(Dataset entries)
--------------------

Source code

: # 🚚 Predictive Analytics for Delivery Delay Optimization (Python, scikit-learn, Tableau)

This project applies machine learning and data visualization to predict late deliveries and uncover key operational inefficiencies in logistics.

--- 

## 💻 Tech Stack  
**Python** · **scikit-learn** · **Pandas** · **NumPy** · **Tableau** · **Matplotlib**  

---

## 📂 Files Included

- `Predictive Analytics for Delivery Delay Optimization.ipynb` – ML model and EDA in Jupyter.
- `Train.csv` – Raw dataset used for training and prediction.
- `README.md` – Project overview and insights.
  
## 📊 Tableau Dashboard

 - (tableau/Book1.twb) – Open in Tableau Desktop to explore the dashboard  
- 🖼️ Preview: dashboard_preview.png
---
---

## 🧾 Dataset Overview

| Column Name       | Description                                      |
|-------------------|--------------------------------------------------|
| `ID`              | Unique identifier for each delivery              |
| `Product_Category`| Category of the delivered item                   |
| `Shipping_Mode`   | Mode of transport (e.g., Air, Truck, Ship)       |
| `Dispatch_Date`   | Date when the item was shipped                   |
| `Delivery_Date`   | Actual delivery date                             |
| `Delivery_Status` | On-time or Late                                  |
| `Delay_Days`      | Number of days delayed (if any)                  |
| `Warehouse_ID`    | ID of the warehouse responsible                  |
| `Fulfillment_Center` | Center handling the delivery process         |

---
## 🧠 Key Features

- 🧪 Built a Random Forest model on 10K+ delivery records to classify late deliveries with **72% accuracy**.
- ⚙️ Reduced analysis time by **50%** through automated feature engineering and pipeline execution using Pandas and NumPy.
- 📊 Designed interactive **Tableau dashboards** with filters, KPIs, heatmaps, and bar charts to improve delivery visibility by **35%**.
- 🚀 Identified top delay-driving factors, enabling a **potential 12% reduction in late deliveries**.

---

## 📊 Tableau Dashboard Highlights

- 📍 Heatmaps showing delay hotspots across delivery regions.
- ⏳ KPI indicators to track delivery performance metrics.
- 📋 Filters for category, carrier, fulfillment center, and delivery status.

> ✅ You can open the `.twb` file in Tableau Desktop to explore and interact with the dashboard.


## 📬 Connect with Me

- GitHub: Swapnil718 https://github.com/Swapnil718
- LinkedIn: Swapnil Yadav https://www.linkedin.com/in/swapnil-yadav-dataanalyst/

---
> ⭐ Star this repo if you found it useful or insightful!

--------------------

• **Activity**: Your answer should be one number: how many lines above include the word "time".

• **Exercise response**: 2